Detto spettacolo del tutto disumano e disumanizzante non dovrebbe più essere concepito all’alba del ventunesimo secolo, se è ben vero, come falsamente si crede, che il progresso avrebbe offerto all’umanità tutta condizioni di benessere, di ricchezza, di astensione dalle guerre e di gioiosa serenità.

Paradossalmente, forse perché l’uomo  moderno si sta incattivendo a causa delle varie costrizioni imposte dall’attuale modo di vivere, magari anche per mancanza di mezzi finanziari per sopravvivere proprio quando si credeva che detto progresso avrebbe favorito tutti in direzione di quanto ogni essere umano ambisce, sta succedendo invece tutto il contrario.  Stiamo arrivando, insomma, al punto di non poter più stare al passo con le troppe regole, e tanto meno con il dialogo.

Pensando al conflitto in essere, ho avuto un transfert nei confronti dei due attuali contendenti: Russia ed Occidente, anche se non è corretto parlare di occidente.

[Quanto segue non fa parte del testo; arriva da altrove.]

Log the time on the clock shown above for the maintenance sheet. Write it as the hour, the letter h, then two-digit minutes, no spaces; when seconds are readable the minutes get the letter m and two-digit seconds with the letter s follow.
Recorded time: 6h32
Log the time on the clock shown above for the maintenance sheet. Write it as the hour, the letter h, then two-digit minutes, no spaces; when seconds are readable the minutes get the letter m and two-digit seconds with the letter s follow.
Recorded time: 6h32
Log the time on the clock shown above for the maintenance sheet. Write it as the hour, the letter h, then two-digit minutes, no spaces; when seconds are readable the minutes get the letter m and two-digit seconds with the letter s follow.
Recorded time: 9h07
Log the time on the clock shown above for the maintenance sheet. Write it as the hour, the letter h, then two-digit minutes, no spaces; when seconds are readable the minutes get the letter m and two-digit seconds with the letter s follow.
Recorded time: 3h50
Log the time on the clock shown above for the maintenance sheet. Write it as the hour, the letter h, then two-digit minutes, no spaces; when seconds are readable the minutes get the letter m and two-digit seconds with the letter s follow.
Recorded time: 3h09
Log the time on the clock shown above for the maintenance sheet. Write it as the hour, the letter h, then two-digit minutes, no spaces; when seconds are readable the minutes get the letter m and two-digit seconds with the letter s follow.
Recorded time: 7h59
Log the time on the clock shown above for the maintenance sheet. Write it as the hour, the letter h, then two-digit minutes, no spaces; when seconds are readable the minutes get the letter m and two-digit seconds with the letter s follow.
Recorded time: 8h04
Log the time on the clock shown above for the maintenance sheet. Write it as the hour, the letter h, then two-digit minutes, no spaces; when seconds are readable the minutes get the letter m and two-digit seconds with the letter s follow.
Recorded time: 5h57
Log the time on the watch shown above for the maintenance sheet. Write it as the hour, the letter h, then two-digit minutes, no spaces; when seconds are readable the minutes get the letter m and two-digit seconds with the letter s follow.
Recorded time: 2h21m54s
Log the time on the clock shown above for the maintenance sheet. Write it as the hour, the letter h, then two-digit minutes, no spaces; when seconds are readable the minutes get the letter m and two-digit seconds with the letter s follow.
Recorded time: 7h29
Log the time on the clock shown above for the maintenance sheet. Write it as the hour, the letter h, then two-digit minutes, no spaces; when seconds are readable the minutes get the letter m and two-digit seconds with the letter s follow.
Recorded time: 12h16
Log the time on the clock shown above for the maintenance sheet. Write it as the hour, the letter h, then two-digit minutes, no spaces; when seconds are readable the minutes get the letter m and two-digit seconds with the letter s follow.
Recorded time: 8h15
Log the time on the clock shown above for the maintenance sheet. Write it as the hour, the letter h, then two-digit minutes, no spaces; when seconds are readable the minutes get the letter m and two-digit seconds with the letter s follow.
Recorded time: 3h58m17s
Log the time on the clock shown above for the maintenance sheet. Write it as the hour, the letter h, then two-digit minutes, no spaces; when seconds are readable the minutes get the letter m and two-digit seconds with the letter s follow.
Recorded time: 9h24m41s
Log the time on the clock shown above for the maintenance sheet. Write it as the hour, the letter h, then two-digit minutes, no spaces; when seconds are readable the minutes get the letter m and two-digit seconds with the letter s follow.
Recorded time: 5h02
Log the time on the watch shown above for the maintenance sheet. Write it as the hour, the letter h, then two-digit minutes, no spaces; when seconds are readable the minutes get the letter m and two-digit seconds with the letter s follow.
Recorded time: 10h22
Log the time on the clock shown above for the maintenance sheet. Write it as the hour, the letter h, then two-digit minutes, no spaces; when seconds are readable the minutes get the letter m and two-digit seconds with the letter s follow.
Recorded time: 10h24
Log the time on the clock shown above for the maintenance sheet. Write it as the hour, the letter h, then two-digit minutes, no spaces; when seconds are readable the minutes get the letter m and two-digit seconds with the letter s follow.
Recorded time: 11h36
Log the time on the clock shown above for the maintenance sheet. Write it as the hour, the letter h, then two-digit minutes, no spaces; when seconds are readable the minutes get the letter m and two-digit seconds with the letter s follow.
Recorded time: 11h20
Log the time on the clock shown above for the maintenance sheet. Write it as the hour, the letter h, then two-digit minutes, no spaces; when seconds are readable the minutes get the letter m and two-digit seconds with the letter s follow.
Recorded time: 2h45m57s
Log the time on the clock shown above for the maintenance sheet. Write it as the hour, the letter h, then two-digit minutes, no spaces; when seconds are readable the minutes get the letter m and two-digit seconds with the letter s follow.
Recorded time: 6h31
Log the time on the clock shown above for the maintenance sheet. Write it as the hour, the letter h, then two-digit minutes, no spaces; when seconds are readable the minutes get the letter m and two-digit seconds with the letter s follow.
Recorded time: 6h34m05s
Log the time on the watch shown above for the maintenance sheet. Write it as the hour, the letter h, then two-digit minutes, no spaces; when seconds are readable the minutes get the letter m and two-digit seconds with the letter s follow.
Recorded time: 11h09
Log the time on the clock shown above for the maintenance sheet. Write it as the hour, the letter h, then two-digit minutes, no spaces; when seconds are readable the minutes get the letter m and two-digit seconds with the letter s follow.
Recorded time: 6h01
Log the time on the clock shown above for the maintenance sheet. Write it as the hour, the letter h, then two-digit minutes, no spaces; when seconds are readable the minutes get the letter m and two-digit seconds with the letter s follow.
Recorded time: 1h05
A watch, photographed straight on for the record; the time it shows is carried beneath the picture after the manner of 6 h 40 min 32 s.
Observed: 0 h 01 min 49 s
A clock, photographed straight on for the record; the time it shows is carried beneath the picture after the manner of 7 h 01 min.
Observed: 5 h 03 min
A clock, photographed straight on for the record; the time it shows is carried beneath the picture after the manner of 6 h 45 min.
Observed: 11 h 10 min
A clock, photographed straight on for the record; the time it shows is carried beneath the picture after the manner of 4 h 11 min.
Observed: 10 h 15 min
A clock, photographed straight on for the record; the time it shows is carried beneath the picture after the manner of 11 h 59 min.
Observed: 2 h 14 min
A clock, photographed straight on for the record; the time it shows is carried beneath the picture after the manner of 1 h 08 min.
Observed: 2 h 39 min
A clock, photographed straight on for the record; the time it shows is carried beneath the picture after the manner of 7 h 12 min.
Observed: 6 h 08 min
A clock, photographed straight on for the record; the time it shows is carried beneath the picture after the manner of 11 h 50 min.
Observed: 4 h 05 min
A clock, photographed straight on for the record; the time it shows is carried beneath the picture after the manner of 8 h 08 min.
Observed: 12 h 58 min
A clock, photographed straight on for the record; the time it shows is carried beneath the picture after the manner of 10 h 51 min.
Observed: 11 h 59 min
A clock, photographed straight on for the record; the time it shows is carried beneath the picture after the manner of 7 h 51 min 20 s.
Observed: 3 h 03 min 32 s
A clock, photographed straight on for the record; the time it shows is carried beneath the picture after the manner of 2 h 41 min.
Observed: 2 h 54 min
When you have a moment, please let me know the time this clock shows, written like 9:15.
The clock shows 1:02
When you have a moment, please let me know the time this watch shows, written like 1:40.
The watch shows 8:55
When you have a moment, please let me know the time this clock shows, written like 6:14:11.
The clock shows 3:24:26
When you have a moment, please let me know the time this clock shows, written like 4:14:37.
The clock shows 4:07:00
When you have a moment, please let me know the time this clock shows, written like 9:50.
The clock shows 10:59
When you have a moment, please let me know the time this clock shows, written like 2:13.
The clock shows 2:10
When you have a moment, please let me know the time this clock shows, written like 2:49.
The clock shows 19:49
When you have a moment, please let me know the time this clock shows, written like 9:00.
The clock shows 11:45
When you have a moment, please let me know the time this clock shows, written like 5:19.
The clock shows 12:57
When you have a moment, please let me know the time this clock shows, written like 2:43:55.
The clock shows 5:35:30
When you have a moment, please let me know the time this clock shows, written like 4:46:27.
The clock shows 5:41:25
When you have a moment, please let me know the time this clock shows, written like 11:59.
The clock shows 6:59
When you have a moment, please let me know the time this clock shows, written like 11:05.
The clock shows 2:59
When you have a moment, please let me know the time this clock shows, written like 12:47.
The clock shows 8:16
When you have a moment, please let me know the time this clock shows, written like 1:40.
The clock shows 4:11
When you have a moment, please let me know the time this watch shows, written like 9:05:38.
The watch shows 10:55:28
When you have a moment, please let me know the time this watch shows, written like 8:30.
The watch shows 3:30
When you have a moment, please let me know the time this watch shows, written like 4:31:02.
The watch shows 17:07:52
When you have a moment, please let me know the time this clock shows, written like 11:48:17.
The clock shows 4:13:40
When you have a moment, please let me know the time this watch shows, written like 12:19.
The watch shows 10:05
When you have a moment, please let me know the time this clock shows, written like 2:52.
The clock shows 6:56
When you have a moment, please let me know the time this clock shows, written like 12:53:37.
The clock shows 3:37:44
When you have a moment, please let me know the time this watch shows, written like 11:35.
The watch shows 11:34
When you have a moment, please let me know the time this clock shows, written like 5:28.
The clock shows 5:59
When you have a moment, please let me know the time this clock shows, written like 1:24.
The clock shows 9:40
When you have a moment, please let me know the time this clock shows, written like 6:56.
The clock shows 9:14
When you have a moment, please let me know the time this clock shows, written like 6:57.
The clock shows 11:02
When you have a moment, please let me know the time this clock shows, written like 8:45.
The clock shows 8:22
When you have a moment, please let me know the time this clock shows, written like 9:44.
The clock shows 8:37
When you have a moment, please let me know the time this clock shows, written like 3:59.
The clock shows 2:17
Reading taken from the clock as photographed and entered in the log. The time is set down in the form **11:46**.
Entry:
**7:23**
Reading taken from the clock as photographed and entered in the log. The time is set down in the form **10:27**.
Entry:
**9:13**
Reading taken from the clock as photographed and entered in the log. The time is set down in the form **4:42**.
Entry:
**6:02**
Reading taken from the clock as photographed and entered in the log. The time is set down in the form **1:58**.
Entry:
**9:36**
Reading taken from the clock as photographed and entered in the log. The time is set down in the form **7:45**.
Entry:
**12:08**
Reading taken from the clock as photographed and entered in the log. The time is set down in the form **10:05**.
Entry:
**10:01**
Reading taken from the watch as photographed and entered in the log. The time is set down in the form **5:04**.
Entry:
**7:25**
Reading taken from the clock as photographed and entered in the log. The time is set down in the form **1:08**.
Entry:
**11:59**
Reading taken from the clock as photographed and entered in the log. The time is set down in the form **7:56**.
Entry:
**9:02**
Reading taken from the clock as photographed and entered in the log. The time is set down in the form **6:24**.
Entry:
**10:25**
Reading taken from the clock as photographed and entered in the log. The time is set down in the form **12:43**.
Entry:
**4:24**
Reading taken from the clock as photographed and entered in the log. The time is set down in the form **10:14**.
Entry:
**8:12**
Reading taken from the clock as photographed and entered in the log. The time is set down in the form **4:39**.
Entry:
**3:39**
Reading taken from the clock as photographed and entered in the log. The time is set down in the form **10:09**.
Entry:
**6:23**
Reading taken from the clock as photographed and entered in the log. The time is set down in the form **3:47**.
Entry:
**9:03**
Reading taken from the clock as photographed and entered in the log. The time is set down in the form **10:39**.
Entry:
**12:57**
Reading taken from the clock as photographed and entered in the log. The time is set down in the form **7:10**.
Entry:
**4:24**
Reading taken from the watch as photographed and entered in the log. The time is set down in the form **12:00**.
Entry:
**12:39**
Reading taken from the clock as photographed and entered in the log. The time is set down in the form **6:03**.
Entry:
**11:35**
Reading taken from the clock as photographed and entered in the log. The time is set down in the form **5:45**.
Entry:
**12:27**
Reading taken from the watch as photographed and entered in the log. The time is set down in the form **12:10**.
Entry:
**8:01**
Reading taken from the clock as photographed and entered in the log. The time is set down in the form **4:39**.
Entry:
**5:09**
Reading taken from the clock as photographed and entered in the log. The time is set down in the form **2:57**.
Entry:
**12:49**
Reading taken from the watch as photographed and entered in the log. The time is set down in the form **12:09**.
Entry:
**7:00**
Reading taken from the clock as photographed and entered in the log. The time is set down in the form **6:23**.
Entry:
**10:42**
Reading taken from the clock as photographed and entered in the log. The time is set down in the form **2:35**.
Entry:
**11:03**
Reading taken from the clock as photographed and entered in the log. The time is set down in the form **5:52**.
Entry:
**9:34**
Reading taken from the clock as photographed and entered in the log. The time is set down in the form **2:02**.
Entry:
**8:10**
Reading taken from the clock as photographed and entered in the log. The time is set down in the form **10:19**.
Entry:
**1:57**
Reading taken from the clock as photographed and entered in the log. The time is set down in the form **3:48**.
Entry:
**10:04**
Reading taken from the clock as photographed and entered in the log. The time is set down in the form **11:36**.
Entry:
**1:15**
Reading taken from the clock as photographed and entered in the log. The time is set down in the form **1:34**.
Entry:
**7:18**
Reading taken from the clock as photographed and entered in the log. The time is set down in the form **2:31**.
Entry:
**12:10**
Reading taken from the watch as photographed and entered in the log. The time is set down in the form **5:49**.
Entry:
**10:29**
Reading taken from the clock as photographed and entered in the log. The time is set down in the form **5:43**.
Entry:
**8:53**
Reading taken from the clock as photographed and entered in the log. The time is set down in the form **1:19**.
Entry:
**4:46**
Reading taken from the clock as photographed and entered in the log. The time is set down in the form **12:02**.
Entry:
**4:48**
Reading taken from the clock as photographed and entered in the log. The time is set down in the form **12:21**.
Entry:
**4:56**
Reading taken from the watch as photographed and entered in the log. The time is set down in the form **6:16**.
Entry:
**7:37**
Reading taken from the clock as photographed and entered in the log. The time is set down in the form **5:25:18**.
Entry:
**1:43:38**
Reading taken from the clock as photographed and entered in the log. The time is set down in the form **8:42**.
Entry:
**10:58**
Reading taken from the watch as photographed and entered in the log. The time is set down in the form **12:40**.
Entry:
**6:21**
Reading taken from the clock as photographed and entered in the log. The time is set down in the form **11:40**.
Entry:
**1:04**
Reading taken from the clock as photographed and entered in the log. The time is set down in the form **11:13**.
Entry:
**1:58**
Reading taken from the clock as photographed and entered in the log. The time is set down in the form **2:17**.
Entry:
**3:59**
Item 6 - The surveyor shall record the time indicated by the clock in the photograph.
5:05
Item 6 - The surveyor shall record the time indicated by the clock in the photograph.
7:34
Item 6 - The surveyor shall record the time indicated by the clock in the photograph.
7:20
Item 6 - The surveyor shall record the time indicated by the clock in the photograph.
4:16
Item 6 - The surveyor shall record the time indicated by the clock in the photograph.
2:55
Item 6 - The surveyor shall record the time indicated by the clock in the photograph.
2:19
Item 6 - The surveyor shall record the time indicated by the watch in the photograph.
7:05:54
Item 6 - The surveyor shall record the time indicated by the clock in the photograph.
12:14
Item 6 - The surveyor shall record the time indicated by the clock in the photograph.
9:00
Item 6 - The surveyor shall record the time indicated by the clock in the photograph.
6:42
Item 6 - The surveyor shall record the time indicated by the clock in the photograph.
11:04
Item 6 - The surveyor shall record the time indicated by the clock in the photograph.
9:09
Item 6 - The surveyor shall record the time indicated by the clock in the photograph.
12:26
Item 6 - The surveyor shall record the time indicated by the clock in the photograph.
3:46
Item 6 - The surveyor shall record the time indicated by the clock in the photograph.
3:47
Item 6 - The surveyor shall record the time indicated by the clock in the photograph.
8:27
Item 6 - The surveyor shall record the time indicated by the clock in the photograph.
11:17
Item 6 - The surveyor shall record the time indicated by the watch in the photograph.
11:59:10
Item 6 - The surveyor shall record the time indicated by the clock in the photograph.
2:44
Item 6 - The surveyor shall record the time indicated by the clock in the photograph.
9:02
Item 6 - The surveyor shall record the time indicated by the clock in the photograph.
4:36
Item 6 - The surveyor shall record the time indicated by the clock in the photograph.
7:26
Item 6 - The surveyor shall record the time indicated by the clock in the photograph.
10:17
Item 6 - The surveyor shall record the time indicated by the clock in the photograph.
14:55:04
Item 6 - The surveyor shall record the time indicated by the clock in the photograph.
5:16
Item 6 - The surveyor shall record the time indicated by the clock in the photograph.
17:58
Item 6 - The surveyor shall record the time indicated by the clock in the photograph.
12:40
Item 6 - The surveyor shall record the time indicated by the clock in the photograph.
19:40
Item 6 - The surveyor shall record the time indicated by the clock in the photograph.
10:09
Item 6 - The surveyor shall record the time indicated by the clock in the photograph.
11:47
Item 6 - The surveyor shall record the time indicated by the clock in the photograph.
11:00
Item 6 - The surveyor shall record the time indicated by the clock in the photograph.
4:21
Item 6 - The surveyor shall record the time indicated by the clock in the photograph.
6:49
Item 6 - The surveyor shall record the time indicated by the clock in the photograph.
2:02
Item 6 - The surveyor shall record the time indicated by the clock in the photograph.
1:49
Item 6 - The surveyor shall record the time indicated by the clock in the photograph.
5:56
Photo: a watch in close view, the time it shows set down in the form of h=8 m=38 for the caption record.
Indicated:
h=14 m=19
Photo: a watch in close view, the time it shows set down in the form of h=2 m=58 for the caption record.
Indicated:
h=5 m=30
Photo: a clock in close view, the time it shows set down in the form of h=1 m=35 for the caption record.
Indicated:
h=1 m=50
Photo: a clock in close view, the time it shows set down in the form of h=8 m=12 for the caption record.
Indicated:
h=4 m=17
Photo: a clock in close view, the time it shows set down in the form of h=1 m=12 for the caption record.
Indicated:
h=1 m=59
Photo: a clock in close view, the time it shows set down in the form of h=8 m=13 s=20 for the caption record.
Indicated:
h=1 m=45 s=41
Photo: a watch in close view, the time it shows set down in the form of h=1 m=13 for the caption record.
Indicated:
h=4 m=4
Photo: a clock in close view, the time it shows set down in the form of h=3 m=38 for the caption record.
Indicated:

Per quanto attiene a quest’ultimo, io penso che non ci sia bisogno di caratterizzare noi stessi in quanto sappiamo chi siamo e cosa facciamo, sia nel bene che nel male. Per quanto invece attiene al popolo degli zar, vorrei esprimere un giudizio da me maturato in banca quando, negli anni 50/60, avevo rapporti di lavoro con il sistema dei pagamenti internazionali facente parte dell’ex Unione delle Repubbliche Socialiste Sovietiche, vale a dire quando (i colleghi della mia età lo ricorderanno), si facevano i pagamenti attraverso il clearing accentrato, realtà che non sto a spiegare in questa sede.

In questa occasione ho avuto modo di rapportarmi con diversi cittadini russi, anche con esponenti di primo piano delle banche di stato che accompagnavo, per dovere di ospitalità,  addirittura al Teatro La Scala di Milano, su richiesta della banca cove lavoravo. Al di là del fatto che gli esponenti maschili preferivano disertare il Teatro per… altre musiche piuttosto libertine, lasciando allo scrivente di seguire le vecchie signore rispetto a me che avevo allora poco più di vent’anni, avevo notato già da allora una forma-mentis che confliggeva completamente con il mio modo di pensare, esattamente come il giorno fosse notte, tanto da nutrire dei forti dubbi su qualsiasi tipo di dialogo.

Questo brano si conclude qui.